Zabawka sztuczna inteligencja dla dzieci o nazwie Bondu udostępniła ponad 50 000 osobistych dzienników czatów każdemu posiadaczowi konta Gmail. Badacze bezpieczeństwa Joseph Thacker i Joel Margolis odkryli tę lukę na początku lutego po odkryciu, że portal internetowy firmy służący do monitorowania rozmów był całkowicie niezabezpieczony.
Niechronione dane
Ujawnione dane obejmowały imiona dzieci, daty urodzenia, informacje o rodzinie i szczegółowe transkrypcje każdej rozmowy, jaką odbyły z zabawką. Dostęp ten uzyskano bez włamań: wystarczyło zalogować się przy użyciu standardowego konta Google, aby uzyskać pełny dostęp do poufnych informacji.
Badacze byli w stanie zobaczyć intymne szczegóły, takie jak nazwa zabawki dziecka, ulubione przekąski i osobiste preferencje. Dane były przechowywane na widoku, co stanowiło poważne naruszenie poufności.
Szybka reakcja, utrzymujące się obawy
Bondu rozwiązał problem w ciągu kilku godzin od otrzymania powiadomienia, zamykając portal i uruchamiając go ponownie z zachowaniem środków bezpieczeństwa. Dyrektor generalny Fatin Anam Rafid powiedział, że nie doszło do nieautoryzowanego dostępu poza tym, co odkryli naukowcy. Jednak incydent ten rodzi szersze pytania dotyczące bezpieczeństwa danych w produktach AI dla dzieci.
Szersze implikacje
Luka podkreśla ryzyko związane z zabawkami AI, które zbierają szczegółowe dane użytkownika. Odsłonięta konsola Bondu korzystała z usług sztucznej inteligencji innych firm, takich jak Google Gemini i GPT-5 OpenAI, potencjalnie przesyłając rozmowy dzieci do tych firm.

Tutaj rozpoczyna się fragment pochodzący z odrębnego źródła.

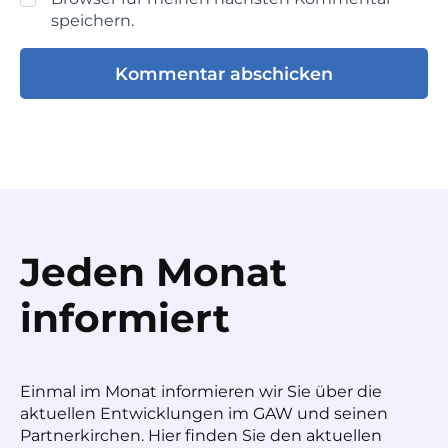
speichern.
Jeden Monat
informiert
Einmal im Monat informieren wir Sie über die
aktuellen Entwicklungen im GAW und seinen
Partnerkirchen. Hier finden Sie den aktuellen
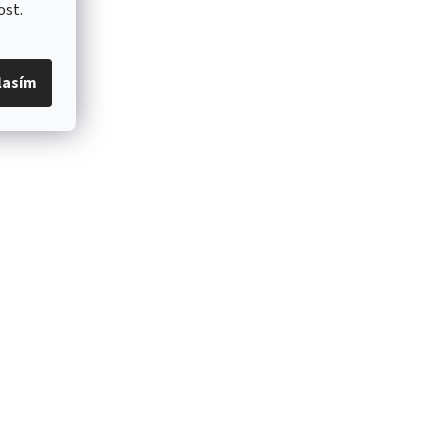
ost.
lasím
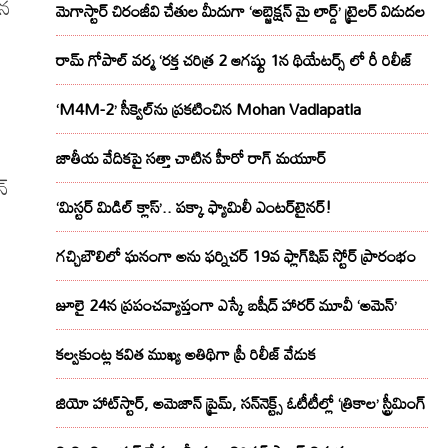
యన
మెగాస్టార్ చిరంజీవి చేతుల మీదుగా ‘అబ్జెక్ష‌న్ మై లార్డ్‌’ ట్రైల‌ర్ విడుద‌ల
రామ్ గోపాల్ వర్మ ‘రక్త చరిత్ర 2 ఆగష్టు 1న థియేటర్స్ లో రీ రిలీజ్
‘M4M-2’ సీక్వెల్‌ను ప్రకటించిన Mohan Vadlapatla
జాతీయ వేదికపై సత్తా చాటిన హీరో రాగ్ మయూర్‌
న్
‘మిస్టర్ మిడిల్ క్లాస్’.. పక్కా ఫ్యామిలీ ఎంటర్‌టైనర్!
గచ్చిబౌలిలో ఘనంగా అను ఫర్నిచర్ 19వ ఫ్లాగ్‌షిప్ స్టోర్ ప్రారంభం
జూలై 24న ప్రపంచవ్యాప్తంగా ఎస్కే బషీద్‌ హారర్ మూవీ ‘అమెన్’
కల్వకుంట్ల కవిత ముఖ్య అతిథిగా ప్రీ రిలీజ్ వేడుక
జియో హాట్‌స్టార్, అమెజాన్ ప్రైమ్, సన్‌నెక్ట్స్ ఓటీటీల్లో ‘త్రికాల’ స్ట్రీమింగ్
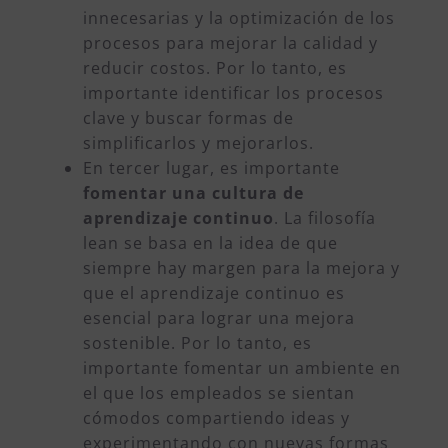
innecesarias y la optimización de los
procesos para mejorar la calidad y
reducir costos. Por lo tanto, es
importante identificar los procesos
clave y buscar formas de
simplificarlos y mejorarlos.
En tercer lugar, es importante
fomentar una cultura de
aprendizaje continuo
. La filosofía
lean se basa en la idea de que
siempre hay margen para la mejora y
que el aprendizaje continuo es
esencial para lograr una mejora
sostenible. Por lo tanto, es
importante fomentar un ambiente en
el que los empleados se sientan
cómodos compartiendo ideas y
experimentando con nuevas formas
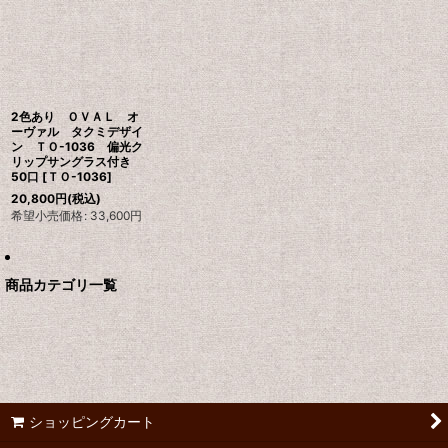
2色あり ＯＶＡＬ オ
ーヴァル タクミデザイ
ン ＴＯ-1036 偏光ク
リップサングラス付き
50口
[
ＴＯ-1036
]
20,800
円
(税込)
希望小売価格
:
33,600
円
商品カテゴリ一覧
ショッピングカート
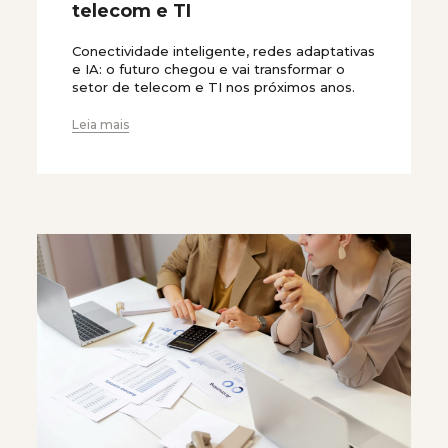
telecom e TI
Conectividade inteligente, redes adaptativas
e IA: o futuro chegou e vai transformar o
setor de telecom e TI nos próximos anos.
Leia mais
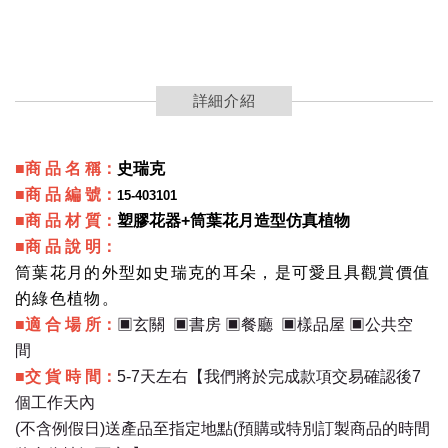
詳細介紹
■商 品 名
稱
：
史瑞克
■商 品 編 號
：
15-403101
■商 品 材 質
：
塑膠花器+筒葉花月造型仿真植物
■商 品 說 明
：
筒葉花月的外型如史瑞克的耳朵，是可愛且具觀賞價值
的綠色植物。
■適 合 場 所
：
▣玄關
▣書房
▣餐廳
▣樣品屋
▣公共空
間
■交 貨 時 間
：
5-7天左右【我們將於完成款項交易確認後7
個工作天內
(不含例假日)送產品至指定地點(預購或特別訂製商品的時間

Badacze podejrzewają również, że konsola mogła zostać stworzona przy użyciu narzędzi generatywnej sztucznej inteligencji, o których wiadomo, że są podatne na luki. Incydent uwydatnia potencjalne ryzyko niewłaściwego wykorzystania prywatności dzieci, w tym ryzyko manipulacji, uwodzenia, a nawet porwania.
Iluzja bezpieczeństwa
Bondu reklamuje się jako bezpieczny towarzysz AI dla dzieci, a nawet oferuje nagrody w wysokości 500 dolarów za niewłaściwe reakcje. Jednak firma jednocześnie całkowicie pozostawiła wszystkie dane użytkowników bez ochrony, demonstrując niebezpieczną lukę pomiędzy zapewnieniami bezpieczeństwa a rzeczywistymi środkami ochrony.
Ten przypadek stanowi wyraźne ostrzeżenie: środki bezpieczeństwa AI są bez znaczenia, gdy brakuje podstawowej ochrony danych. Incydent zmusił badaczy do ponownego rozważenia przydatności zabawek AI w domu, biorąc pod uwagę związane z nimi ryzyko dla prywatności.